TEXTE DE L'EXERCICE:
[15 juin 1924]
A l’Armée, à la Flotte et à l’Aviation rouges
Soldats de l’Armée Rouge, nous avons subi une lourde perte dans l’intervalle du IVe et du Ve Congrès. Notre maigre Vladimir Ilitch Lénine, qui enseignait aux travailleurs de tous les pays que seule une lutte organisée et incessante pouvait permettre de renverser le pouvoir du capital et d’établir la véritable fraternité entre les peuples affranchis, est mort. Présents ici, dans la capitale de l’Union des Républiques soviétiques, sous votre protection, nous trouvons une grande consolation dans le fait que Lénine vit toujours dans la grande Union soviétique, dans l’Internationale Communiste, toujours croissante, et dans l’Armée Rouge, champion des conquêtes de la Révolution.
Chers camarades, en vous saluant au nom de millions de travailleurs, nous estimons que notre devoir est de vous rappeler que la puissance du capitalisme n’est pas encore brisée et que les exploiteurs forgent de nouvelles chaines pour les opprimés et les déshérités, préparent de nouvelles boucheries. Toute la haine des seigneurs de la terre, des banquiers et des industriels de tous les pays est dirigée contre l’unique Etat ouvrier et paysan, forteresse des travailleurs. Soyez sur vos gardes, souvenez-vous que le danger de guerre subsistera tant que le pouvoir restera entre les mains des oppresseurs.
Les déshérités du monde entier, les serfs du salariat, les esclaves des colonies tournant leurs regards vers vous et voient en vous les soldats de l’unique armée qui défende les travailleurs ; ils suivent avec attention vos travaux, vos combats, vos succès.
L’Internationale Communiste sait que le gouvernement soviétiste, dans son désir de paix, réduit sans cesse les effectifs de l’Armée Rouge. Les divisions territoriales constituent maintenant la plus grande partie des forces armées de l’Union Soviétique. Moins l’Armée est nombreuse, plus le service militaire est court et plus aussi l’Armée Rouge doit être prête à repousser à n’importe quel moment les agressions, d’où qu’elles viennent.
L’Internationale Communiste, connaissant votre sublime et glorieux passé, regarde hardiment l’avenir, convaincue que, le moment venu l’Armée Rouge remplira avec honneur son devoir.

CONSIGNE A: D'après l'appel à l'Armée rouge, que constituent désormais les divisions territoriales ?
CONSIGNE B: Résumez l'appel à l'Armée rouge en deux phrases.
CONSIGNE C: Transcrivez le passage de l'appel à l'Armée rouge situé entre "Les déshérités du" et "d’où qu’elles viennent.", bornes incluses.
Les enregistrements sont inutiles pour cet exercice.

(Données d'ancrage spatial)
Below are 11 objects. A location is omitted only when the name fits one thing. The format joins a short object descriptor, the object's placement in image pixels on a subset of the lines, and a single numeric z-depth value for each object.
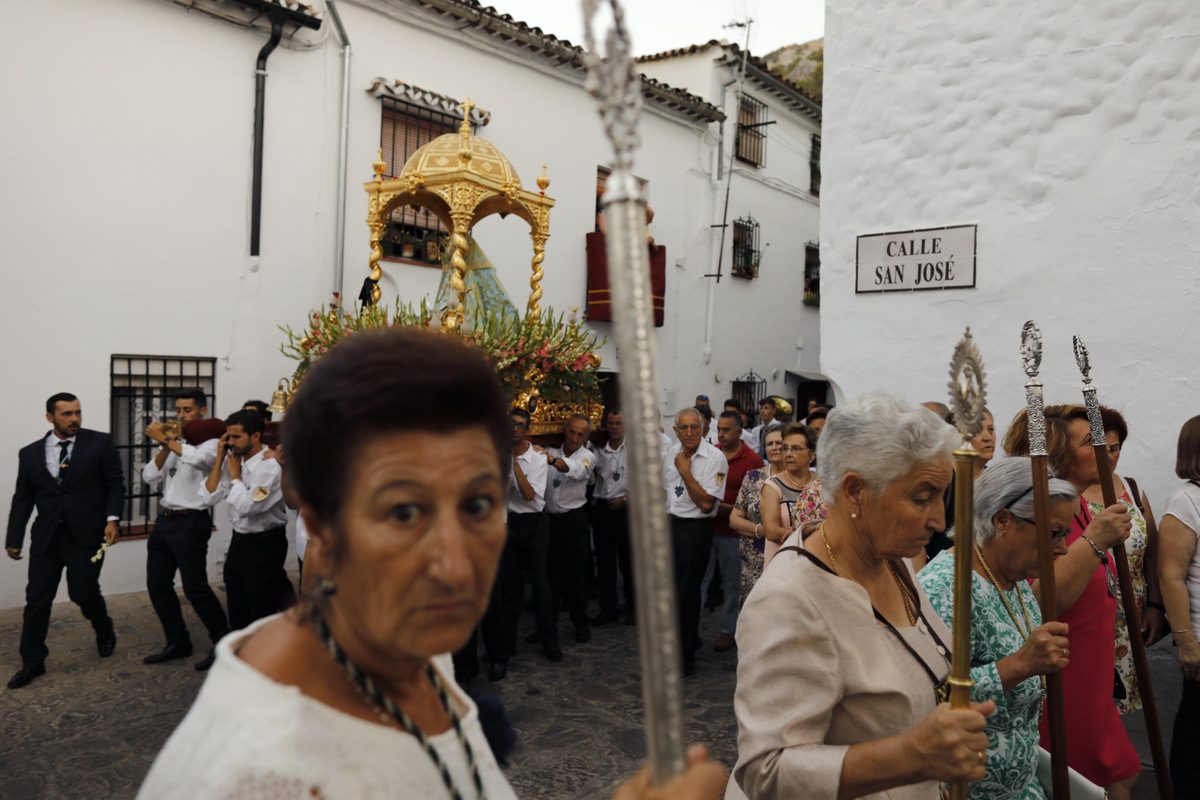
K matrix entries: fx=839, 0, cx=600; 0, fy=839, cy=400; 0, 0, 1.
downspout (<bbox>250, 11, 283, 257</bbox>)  8.78
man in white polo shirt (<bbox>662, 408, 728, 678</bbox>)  6.01
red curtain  12.52
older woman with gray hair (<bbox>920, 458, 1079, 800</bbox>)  2.23
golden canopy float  6.81
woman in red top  2.80
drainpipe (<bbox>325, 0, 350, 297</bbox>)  9.56
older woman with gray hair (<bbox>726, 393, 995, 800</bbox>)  1.71
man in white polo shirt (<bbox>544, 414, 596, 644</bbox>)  6.64
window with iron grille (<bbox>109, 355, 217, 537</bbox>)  8.12
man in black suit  5.61
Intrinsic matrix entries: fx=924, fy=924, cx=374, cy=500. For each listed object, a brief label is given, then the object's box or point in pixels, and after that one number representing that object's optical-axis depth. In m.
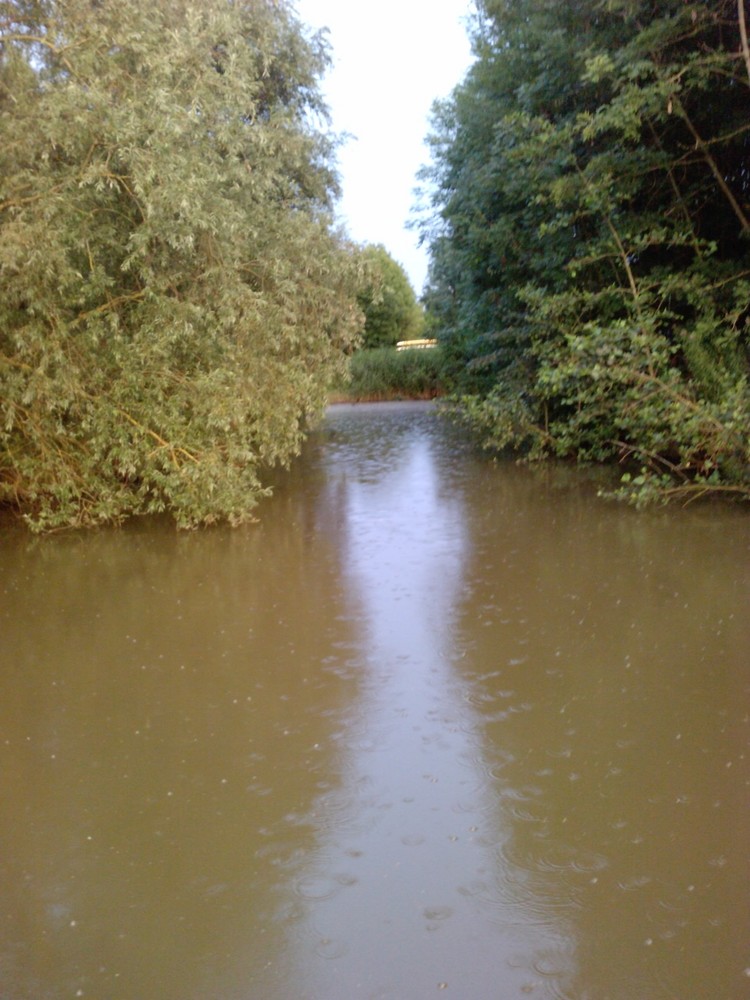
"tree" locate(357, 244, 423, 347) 47.25
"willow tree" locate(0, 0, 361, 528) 8.85
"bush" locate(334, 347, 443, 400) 37.34
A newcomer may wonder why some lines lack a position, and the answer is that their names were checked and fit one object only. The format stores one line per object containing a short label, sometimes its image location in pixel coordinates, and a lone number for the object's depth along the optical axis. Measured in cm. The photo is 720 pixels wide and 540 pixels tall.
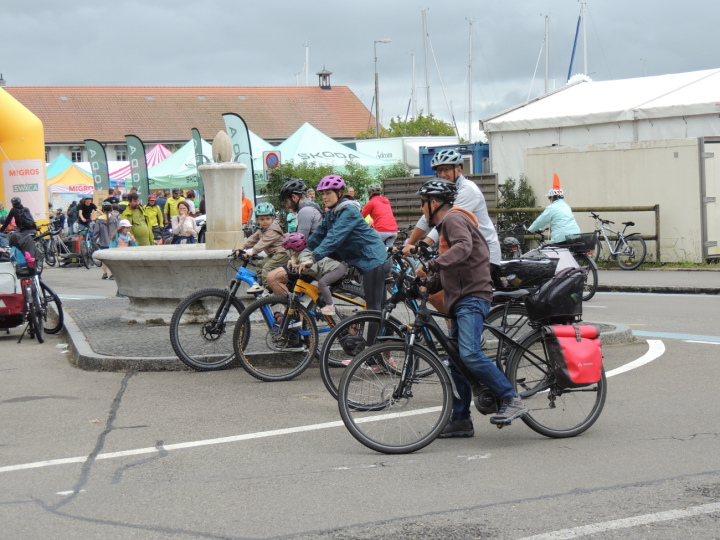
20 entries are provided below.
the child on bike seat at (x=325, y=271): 906
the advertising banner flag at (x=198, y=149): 3401
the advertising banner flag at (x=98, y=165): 3678
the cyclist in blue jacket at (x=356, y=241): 884
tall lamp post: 7176
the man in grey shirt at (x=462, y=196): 800
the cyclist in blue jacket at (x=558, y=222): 1481
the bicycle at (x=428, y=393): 633
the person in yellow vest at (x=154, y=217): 2459
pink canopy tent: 4779
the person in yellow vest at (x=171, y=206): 2782
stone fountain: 1221
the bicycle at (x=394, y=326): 689
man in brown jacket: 639
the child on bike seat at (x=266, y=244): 990
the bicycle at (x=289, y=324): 899
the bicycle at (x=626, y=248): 2114
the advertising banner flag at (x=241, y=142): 2720
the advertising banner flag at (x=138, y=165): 3500
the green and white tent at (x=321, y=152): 3581
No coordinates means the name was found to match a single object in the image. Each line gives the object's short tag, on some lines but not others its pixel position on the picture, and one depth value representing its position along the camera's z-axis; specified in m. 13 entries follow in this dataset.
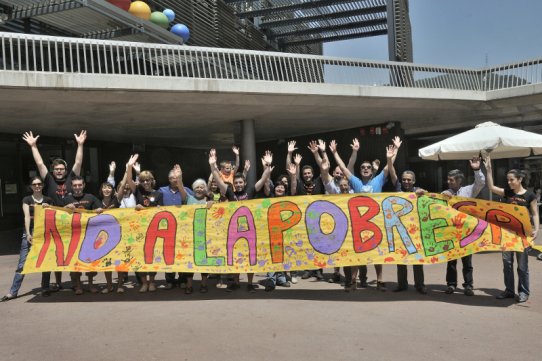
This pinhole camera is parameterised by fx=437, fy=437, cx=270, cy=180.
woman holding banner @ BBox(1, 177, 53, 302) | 5.90
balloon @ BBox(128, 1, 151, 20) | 15.21
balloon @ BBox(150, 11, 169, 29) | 16.10
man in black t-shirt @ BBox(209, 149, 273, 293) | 6.04
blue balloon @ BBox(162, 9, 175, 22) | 16.89
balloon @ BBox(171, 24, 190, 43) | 17.25
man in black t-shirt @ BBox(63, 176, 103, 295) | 6.03
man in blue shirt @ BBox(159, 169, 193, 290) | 6.18
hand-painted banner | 5.44
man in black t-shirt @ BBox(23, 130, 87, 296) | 6.00
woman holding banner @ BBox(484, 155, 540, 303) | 5.13
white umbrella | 8.14
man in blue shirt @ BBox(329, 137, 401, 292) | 5.86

VOTRE RÉPONSE A: La plus grande partie des forces armées de l'Union soviétique.

VOTRE RÉPONSE B: Adressé à l'Armée, à la Flotte et à l'Aviation rouges, l'appel évoque la mort de Lénine et avertit que la puissance du capitalisme n'est pas brisée et que le danger de guerre subsistera tant que le pouvoir restera aux mains des oppresseurs. Il rappelle que le gouvernement soviétique réduit sans cesse les effectifs de l'Armée rouge, qui doit donc être prête à repousser toute agression, et l'Internationale Communiste s'y dit convaincue que l'Armée rouge remplira son devoir avec honneur.

VOTRE RÉPONSE C:
Les déshérités du monde entier, les serfs du salariat, les esclaves des colonies tournant leurs regards vers vous et voient en vous les soldats de l’unique armée qui défende les travailleurs ; ils suivent avec attention vos travaux, vos combats, vos succès.
L’Internationale Communiste sait que le gouvernement soviétiste, dans son désir de paix, réduit sans cesse les effectifs de l’Armée Rouge. Les divisions territoriales constituent maintenant la plus grande partie des forces armées de l’Union Soviétique. Moins l’Armée est nombreuse, plus le service militaire est court et plus aussi l’Armée Rouge doit être prête à repousser à n’importe quel moment les agressions, d’où qu’elles viennent.